Exercise
Omit the pictures while printing every entry below exactly as given.

Data shown Block Start

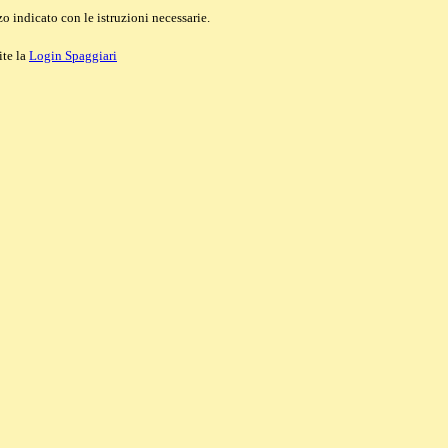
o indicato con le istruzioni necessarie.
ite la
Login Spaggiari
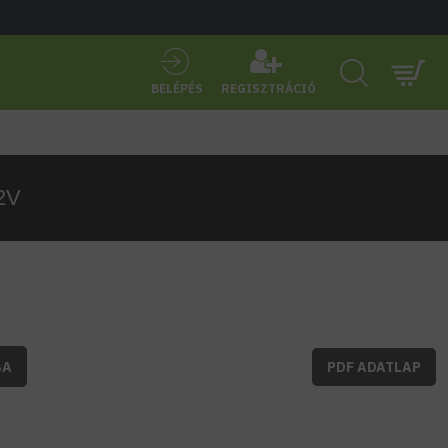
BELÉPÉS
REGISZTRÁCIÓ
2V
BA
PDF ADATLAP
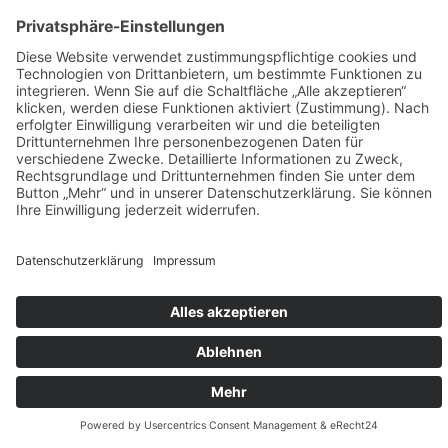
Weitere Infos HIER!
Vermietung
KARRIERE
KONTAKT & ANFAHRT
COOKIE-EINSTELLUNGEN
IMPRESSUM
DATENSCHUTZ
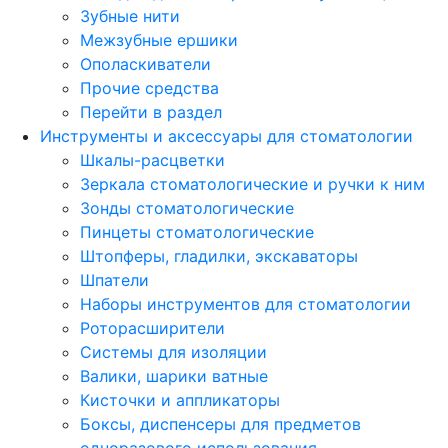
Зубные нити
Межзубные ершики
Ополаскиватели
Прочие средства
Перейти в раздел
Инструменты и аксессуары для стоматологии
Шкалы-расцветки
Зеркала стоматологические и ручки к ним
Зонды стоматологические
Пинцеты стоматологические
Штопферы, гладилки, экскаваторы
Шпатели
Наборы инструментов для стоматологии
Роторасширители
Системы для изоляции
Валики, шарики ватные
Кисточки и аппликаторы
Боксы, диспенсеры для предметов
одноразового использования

Data shown Block End

Exercise output
o indicato con le istruzioni necessarie.
ite la
Login Spaggiari
BELÉPÉS
REGISZTRÁCIÓ
2V
BA
PDF ADATLAP
Weitere Infos HIER!
Vermietung
KARRIERE
KONTAKT & ANFAHRT
COOKIE-EINSTELLUNGEN
IMPRESSUM
DATENSCHUTZ
Зубные нити
Межзубные ершики
Ополаскиватели
Прочие средства
Перейти в раздел
Инструменты и аксессуары для стоматологии
Шкалы-расцветки
Зеркала стоматологические и ручки к ним
Зонды стоматологические
Пинцеты стоматологические
Штопферы, гладилки, экскаваторы
Шпатели
Наборы инструментов для стоматологии
Роторасширители
Системы для изоляции
Валики, шарики ватные
Кисточки и аппликаторы
Боксы, диспенсеры для предметов
одноразового использования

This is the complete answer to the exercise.